Les Vaudois ont droit à un nouvel équilibre financier
L'invitéPour Gérard Bühlmann, la santé financière florissante du Canton doit maintenant bénéficier aux communes et particuliers.
Au tournant du siècle les finances du Canton de Vaud étaient en situation désastreuse avec un endettement très lourd de quelque 9 milliards de francs; un redressement rapide étant inéluctable, ce fut une des raisons de la mise sur pied d’une assemblée constituante, dont les articles sur le frein à l’endettement ont très largement contribué à l’assainissement des finances cantonales.
Mais rien n’aurait été possible sans des efforts massifs. De la part des contribuables personnes physiques, principalement de la classe moyenne à aisée pour laquelle la fiscalité vaudoise est très lourde et progressive en regard de la grande majorité des autres cantons suisses. Mais également de la part des Communes avec la péréquation financière: l’État leur a notamment demandé en 2001 de prendre en charge 50% des dépenses sociales, contre 33.3% auparavant, ce sans aucune compensation. Comme chacun le sait, c’est précisément ce poste qui, sous l’ère Maillard, a massivement augmenté; ainsi la charge additionnelle pour les Communes entre 2004 et 2019 s’est montée à 3,2 milliards de francs.
«Jusqu’à quand l’État va-t-il laisser la situation des Communes se dégrader?»
Aujourd’hui la santé financière du Canton est florissante, alors que de nombreuses Communes – Lausanne, Nyon, Prilly, Pully et Rolle pour n’en citer que quelques-unes – voient leur situation financière se péjorer dramatiquement. Cette situation est due non seulement à une péréquation financière déséquilibrée mais aussi à des investissements de proximité indispensables des Communes largement supérieurs à ceux de l’État (590 millions contre 250 millions en 2017) et à l’introduction début 2019 de la nouvelle fiscalité des entreprises qui font perdre d’importantes recettes aux Communes. Les résultats de cette situation sont implacables: alors que l’État en 2017 a un endettement net quasi nul et une marge d’autofinancement (capacité d’endettement) pléthorique de plus de 862 000 fr. (344%), l’ensemble des Communes se retrouvent avec une dette supérieure à 5,5 milliards, avec une marge d’autofinancement insuffisante de 445 000 fr. (75%).
Dans le «Téléjournal» du 22.1, Béatrice Métraux, conseillère d’État, demande aux Communes d’attendre les comptes 2019, donc encore environ 15 mois, pour faire le point de la situation sur les effets réels de la nouvelle fiscalité des entreprises.

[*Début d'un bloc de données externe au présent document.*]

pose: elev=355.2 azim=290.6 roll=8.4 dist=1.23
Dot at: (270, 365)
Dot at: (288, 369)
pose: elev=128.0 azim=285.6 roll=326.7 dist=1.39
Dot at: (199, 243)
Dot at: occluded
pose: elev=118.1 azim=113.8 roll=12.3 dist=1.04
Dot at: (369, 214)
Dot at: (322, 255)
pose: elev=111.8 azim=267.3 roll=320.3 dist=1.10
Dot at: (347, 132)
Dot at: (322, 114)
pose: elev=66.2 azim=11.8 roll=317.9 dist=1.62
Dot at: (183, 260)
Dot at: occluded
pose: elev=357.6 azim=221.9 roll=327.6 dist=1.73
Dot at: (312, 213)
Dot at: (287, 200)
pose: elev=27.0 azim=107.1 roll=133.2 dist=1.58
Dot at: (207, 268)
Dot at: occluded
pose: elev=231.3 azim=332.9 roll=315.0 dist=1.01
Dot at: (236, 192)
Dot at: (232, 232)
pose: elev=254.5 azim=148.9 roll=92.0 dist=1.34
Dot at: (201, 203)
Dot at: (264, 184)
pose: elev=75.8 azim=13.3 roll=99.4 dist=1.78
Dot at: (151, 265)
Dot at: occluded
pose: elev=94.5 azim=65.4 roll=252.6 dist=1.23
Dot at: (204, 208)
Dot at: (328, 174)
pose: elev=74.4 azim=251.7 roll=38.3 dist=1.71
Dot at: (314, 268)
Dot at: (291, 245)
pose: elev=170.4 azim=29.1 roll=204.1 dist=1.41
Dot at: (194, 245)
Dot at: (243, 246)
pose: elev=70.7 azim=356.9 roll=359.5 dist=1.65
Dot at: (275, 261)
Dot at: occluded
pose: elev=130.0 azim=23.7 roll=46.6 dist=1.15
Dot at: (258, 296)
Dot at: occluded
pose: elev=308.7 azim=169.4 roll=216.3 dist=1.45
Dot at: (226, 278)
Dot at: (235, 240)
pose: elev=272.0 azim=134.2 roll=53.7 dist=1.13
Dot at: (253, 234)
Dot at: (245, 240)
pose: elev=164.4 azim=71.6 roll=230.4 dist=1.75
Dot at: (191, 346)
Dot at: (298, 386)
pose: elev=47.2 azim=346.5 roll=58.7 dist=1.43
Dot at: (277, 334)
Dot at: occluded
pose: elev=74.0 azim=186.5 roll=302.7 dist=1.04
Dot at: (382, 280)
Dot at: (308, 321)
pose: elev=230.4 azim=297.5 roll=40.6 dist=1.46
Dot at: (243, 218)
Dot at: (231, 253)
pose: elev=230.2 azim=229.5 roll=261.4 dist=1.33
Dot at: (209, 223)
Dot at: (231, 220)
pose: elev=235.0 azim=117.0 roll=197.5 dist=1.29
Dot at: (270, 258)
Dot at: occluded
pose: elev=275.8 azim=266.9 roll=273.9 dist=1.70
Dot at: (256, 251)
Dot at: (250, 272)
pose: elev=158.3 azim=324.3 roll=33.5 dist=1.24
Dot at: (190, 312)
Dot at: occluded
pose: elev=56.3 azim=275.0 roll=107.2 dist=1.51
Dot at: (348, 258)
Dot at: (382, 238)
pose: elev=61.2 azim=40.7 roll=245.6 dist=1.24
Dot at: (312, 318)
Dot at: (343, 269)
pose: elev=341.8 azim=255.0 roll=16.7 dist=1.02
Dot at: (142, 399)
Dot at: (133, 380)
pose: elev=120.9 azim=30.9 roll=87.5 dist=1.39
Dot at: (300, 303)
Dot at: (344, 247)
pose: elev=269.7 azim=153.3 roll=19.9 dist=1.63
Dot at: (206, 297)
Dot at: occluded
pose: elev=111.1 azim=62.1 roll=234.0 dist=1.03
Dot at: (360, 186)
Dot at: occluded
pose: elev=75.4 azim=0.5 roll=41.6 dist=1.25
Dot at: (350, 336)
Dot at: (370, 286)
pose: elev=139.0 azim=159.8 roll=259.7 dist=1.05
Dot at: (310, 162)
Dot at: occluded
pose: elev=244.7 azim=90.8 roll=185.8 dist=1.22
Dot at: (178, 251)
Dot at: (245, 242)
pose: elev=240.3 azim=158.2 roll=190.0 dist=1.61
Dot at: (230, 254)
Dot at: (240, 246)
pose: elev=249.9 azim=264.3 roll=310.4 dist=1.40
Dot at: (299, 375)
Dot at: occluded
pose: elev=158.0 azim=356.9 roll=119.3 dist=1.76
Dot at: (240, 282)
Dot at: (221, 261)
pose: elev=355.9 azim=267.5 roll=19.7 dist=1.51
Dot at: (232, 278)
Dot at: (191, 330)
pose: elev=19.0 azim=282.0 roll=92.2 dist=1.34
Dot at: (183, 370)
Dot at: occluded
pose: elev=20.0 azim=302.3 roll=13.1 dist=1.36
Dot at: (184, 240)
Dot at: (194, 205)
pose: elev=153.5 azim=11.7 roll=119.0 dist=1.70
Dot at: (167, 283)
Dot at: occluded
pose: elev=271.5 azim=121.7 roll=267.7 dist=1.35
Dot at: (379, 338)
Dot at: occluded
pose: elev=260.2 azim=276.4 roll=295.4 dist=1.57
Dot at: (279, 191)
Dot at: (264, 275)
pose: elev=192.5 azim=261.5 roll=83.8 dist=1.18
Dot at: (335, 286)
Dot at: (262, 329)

Ce n’est pas crédible car ces effets ont été calculés et budgétisés, ils sont donc, dans les grandes lignes au moins, connus. Jusqu’où et jusqu’à quand l’État va-t-il laisser la situation des Communes se dégrader avant de prendre la situation au sérieux?
Quant aux contribuables personnes physiques, le Grand Conseil vient par motion d’exiger du Conseil d’État une baisse, modeste, qui va s’échelonner sur trois ans. Quand il en avait besoin, le Canton a pu compter sur les Communes et les contribuables personnes physiques pour assainir ses finances; maintenant que cela est largement fait, le Conseil d’État serait bien inspiré de trouver rapidement un nouvel équilibre financier avant un très risqué retour de balancier pour le canton; plus il attendra, plus le coup sera dur.
Créé: 18.02.2019, 06h47
Gérard Bühlmann, ancien constituant et député PLR.